The judge enters and he looks exactly like the cross-eyed actor who plays the biggest fascist sadist in Pasolini’s movie masterpiece
Salò
. Veneer gasps. I gulp. “Court is now in session,” our elected official announces in a flat Midwestern accent. The other two reporters, one from the faraway
Wichita Times
and the other from a local flea-market classified giveaway sheet, are allowed to take photos while our TV guy videotapes. “You two ass-bandits are accused of sodomy,” the judge announces without looking at us. “Semen demons will not be tolerated anywhere in Kansas, plain and simple. How do you plead?” “Your Honor,” Veneer tries to argue as his own attorney, “I am constitutionally guaranteed the right to give oral sex—” “Overruled,” the judge yells before turning to me. “And you, homo-hack?” he rudely addresses my humble self. “Judge, I have not been allowed to contact my attorney, which is a flagrant violation of my rights.” “You’ve seen too many bad movies, cream puff,” he rules with a hint of hidden nellyism. I suddenly realize this fucker has a little “sugar” in him himself.

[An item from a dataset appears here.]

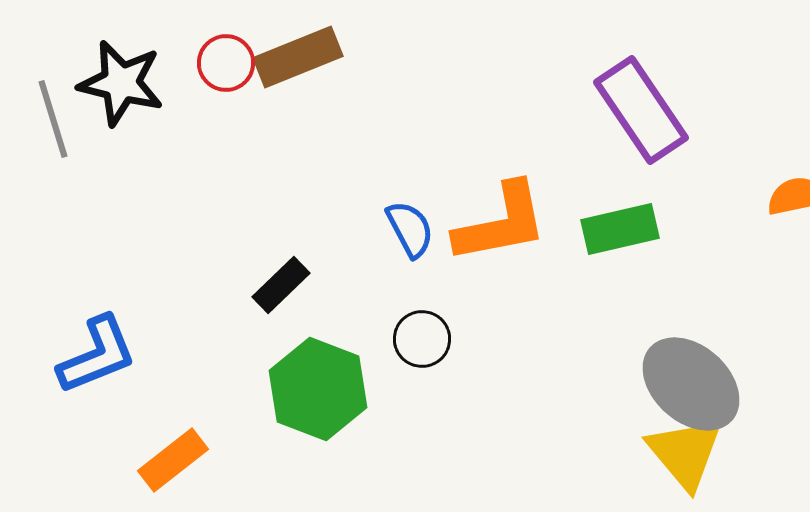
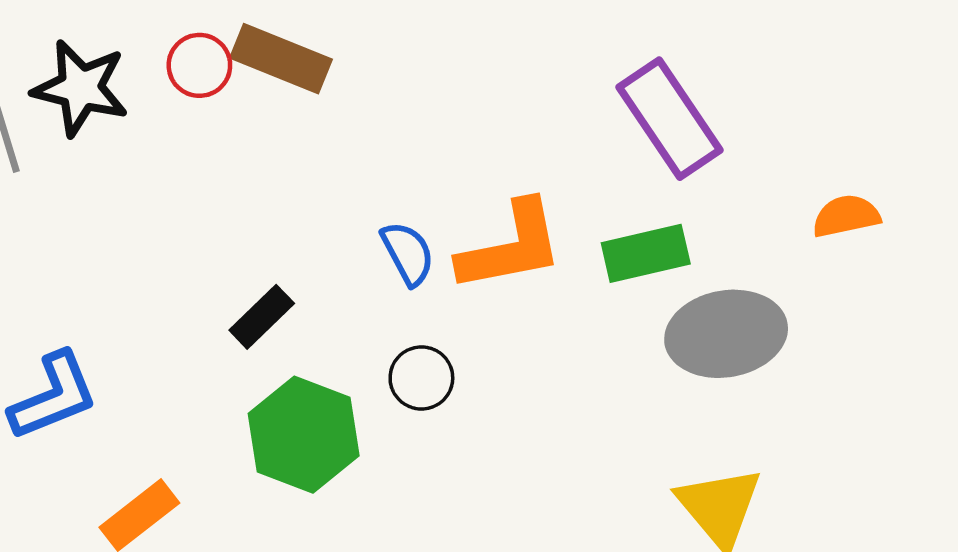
brown rectangle: (298, 57) -> (281, 59), turned 44
gray ellipse: (691, 384) -> (726, 334), moved, turned -52

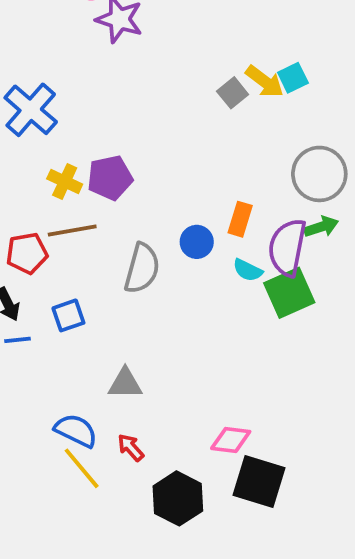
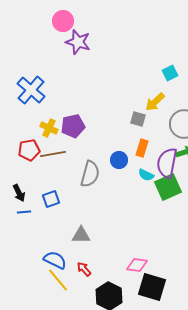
yellow arrow: (265, 81) -> (155, 102), moved, turned 100
gray square: (233, 93) -> (138, 119), moved, turned -35
red pentagon: (27, 253) -> (29, 150), moved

But he’s not a “brother,” believe me. He gives us both two weeks of community service with the understanding that we must be out of Kansas by sunset the day our sentences end. Veneer seems relieved. But I’m not! Two weeks? That’s an eternity. I have a flight to catch from San Francisco to Provincetown for the start of the season in eight days. Two weeks in Bunker Hill, Kansas, seems like a life sentence. Our jailer drags us out of the courtroom and we are paraded in a perp walk before the pitiful little press corps. I ignore all their rude questions except two. “Yes, I have seen
Black Mama, White Mama,
and no, I do not identify with this movie in my current situation.”